» **Task description**
Go through the listing and return every line with "quedaba" in it.
START Extracted material
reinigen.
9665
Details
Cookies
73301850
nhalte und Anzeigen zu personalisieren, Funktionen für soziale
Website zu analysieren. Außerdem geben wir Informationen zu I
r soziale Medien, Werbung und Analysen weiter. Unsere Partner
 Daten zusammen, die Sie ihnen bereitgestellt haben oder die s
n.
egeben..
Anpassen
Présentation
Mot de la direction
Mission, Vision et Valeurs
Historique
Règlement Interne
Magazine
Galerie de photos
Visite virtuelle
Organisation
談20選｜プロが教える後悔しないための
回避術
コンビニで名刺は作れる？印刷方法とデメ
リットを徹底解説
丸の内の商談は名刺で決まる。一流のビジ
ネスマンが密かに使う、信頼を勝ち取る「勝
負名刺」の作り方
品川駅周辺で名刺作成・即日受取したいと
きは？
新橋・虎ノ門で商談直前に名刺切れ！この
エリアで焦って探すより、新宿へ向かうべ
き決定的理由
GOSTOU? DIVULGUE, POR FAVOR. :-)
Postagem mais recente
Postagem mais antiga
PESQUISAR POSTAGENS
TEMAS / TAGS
END Extracted material
START Extracted material
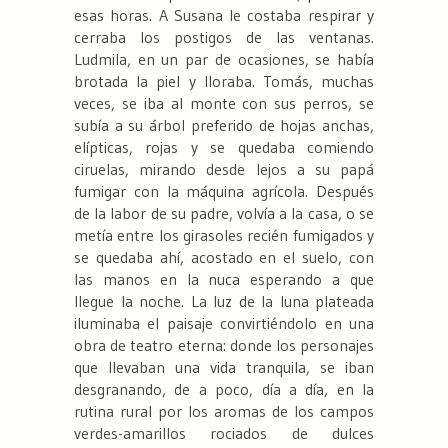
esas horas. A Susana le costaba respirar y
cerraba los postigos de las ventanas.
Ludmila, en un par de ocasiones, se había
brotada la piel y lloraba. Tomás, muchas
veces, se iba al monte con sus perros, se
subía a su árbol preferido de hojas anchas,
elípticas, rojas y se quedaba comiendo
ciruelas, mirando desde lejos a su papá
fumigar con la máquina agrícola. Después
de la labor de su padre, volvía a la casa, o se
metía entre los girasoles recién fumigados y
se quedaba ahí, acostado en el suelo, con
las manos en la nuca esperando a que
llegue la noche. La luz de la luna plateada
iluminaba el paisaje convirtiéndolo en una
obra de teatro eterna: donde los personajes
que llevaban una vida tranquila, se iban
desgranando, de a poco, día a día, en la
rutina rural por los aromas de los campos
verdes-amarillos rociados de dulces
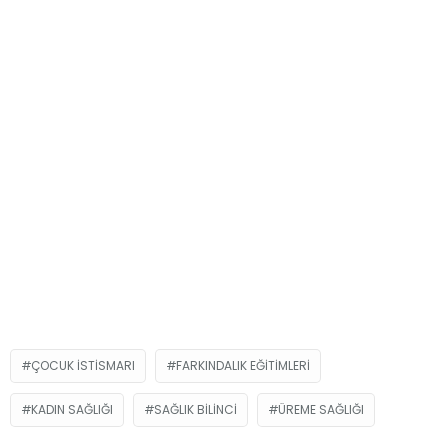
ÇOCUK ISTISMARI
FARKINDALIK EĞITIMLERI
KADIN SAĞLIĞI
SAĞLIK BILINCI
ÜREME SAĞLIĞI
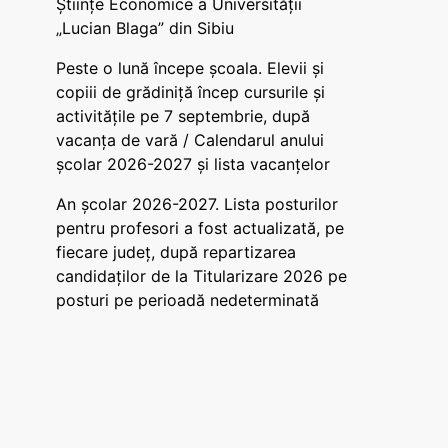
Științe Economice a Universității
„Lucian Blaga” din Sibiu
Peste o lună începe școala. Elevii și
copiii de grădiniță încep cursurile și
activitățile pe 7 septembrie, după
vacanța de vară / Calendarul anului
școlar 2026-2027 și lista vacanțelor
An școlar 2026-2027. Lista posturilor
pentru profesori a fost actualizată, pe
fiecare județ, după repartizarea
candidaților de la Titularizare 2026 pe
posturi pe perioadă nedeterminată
END Extracted material
» **Solution to the exercise**
elípticas, rojas y se quedaba comiendo
se quedaba ahí, acostado en el suelo, con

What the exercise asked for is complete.